Cloquet coach and race car driver survives high-speed crash
Racing at Amsoil Speedway in Superior on Saturday, Cloquet's Dave Esse was attempting to pass Wisconsin driver Rick Hannestad on the outside when the latter driver moved higher on the race track, touching wheels with Esse’s car. Esse crashed at approximately 100 mph.By: Jeff Papas, Pine Journal
“I appreciate that I’m here.”
C-E-C boys’ hockey coach Dave Esse is a very fortunate man this week, after a high-speed crash of his late-model race car last Saturday left him with a concussion and a bruised heart and sternum.
Racing at Amsoil Speedway in Superior, Esse was attempting to pass Wisconsin driver Rick Hannestad on the outside when the latter driver moved higher on the race track, touching wheels with Esse’s car.
Esse was forced first into a siderail and then hung on for the ride as his car hit a smaller wall at approximately 100 miles per hour, vaulted into the air and hit a restraining fence which rebounded his car to the ground.
Initially knocked unconscious by the force of the crash, Esse got out of his vehicle, which soon caught fire.
One of the first people to reach Esse after he left his car was Hannestad.
“He didn’t mean to do it,” Esse said of his rival. “He’s a good guy and it was a racing thing. He didn’t know I was there when he moved up the track and he apologized to me on the way to the hospital.”
Esse spent Saturday night a SMDC with a concussion and hyperextended neck in addition to his bruises on his heart and sternum.
“To tell you the truth, I sort of feel like a giraffe,” Esse said about his neck injury. "I can’t take a deep breath and it feels like someone is squeezing my heart with a pair of pliers sometimes.”
Esse also suffered cuts from his seat belt along his collarbone and neck. The crash bent the steering wheel of his vehicle approximately six inches.
“I’m very, very thankful I’m here,” Esse said. “I’m thankful that the car did its job. They are professionally designed for the sport, and at high impact they are supposed to break away and this car did.”
I’d rather have an accident in a race car at 100 miles per hour than in a regular car at 30 miles per hour,” he added.
Esse has been told by doctors that he will need at least a month before he will feel back to normal but he intends to resume his teaching duties at Carlton High School this week.
“I’m bored around the house,” he said. “I’ll try to get back this week.”
The question of Esse’s car, however, is another matter.
“Anything can be fixed, but the chassis costs money,” Esse said. “The car is junk and I don’t think anything is salvageable on the front end.”
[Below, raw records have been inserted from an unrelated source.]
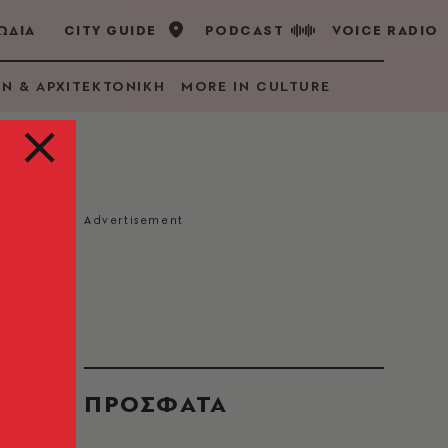
ΩΔΙΑ
CITY GUIDE
PODCAST
VOICE RADIO
GN & ΑΡΧΙΤΕΚΤΟΝΙΚΗ
MORE IN CULTURE
α
ς
ΠΡΟΣΦΑΤΑ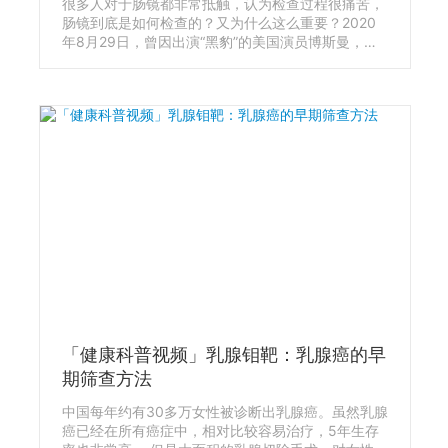
很多人对于肠镜都非常抵触，认为检查过程很痛苦，
肠镜到底是如何检查的？又为什么这么重要？2020
年8月29日，曾因出演“黑豹”的美国演员博斯曼，因
患结肠癌去世，只有43岁。9月日本首相安倍晋三因
为长期的消化道问题辞职。黑豹去世和日本首相离
职，都是下消化道的问题。各种消化道的疾病，怎么
才能早一点发现它？答案就是做肠镜。
「健康科普视频」乳腺钼靶：乳腺癌的早
期筛查方法
中国每年约有30多万女性被诊断出乳腺癌。虽然乳腺
癌已经在所有癌症中，相对比较容易治疗，5年生存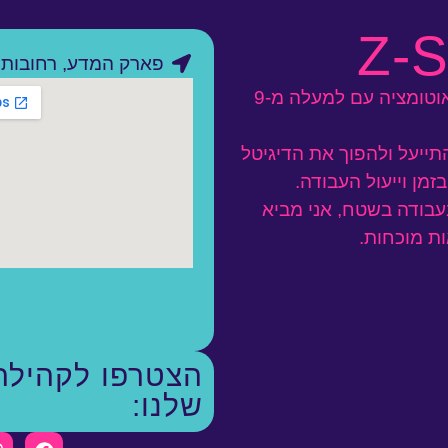
Z-S
פארק המדע, רחובות
נעים מאוד, אני איתי זרם, מומחה דיגיטל ואוטומציה עם למעלה מ-9
התייעל ולהפוך את הדיגיטל
זמן וייעול העבודה.
עבודה בשטח, אני מביא
ות
מוכחות
.
הצטרפו לקהילה
שלנו: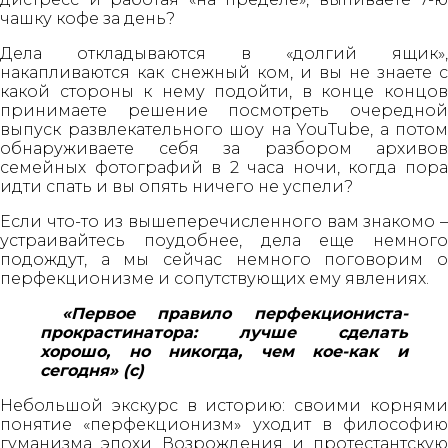
чашку кофе за день?
Дела откладываются в «долгий ящик»,
накапливаются как снежный ком, и вы не знаете с
какой стороны к нему подойти, в конце концов
принимаете решение посмотреть очередной
выпуск развлекательного шоу на YouTube, а потом
обнаруживаете себя за разбором архивов
семейных фотографий в 2 часа ночи, когда пора
идти спать и вы опять ничего не успели?
Если что-то из вышеперечисленного вам знакомо –
устраивайтесь поудобнее, дела еще немного
подождут, а мы сейчас немного поговорим о
перфекционизме и сопутствующих ему явлениях.
«Первое правило перфекциониста-
прокрастинатора: лучше сделать
хорошо, но никогда, чем кое-как и
сегодня» (с)
Небольшой экскурс в историю: своими корнями
понятие «перфекционизм» уходит в философию
гуманизма эпохи Возрождения и протестантскую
The fire after the accident also took its toll on the vehicle.
“There’s melted stuff in there,” Esse said. “I feel badly for my dad. He does about 99 percent of the work on the car and he came out of retirement and back to work to help pay for it.”
The response from the racing and hockey communities, though, has been heartwarming. Esse estimates that he has received over 300 voice and text messages from well-wishers since the accident.
“I charged my phone three times on Monday to answer everyone,”he said. “Drivers have called offering parts, they’re telling me about chassis for sale. They’re all friends of mine and concerned. They’re all trying to help out.”
Esse thanked his caregivers at SMDC, L&M Towing for getting his car back to his garage and friends who helped get him to the hospital.
“Friends are offering to do things at my house,” he said. “It’s nice to know who your true friends are. So many people are just good people.”
He’s also fully aware things could have been a lot worse.
“When I was in intensive care, the guy next to me had fallen off a 20-foot ladder at his cabin and broke just about everything in his back and neck,” Esse said. “I felt fortunate compared to him.”
Still, though, Esse can’t get racing out of his blood.
“I appreciate that I’m here, but I’d like to race tomorrow,” he said.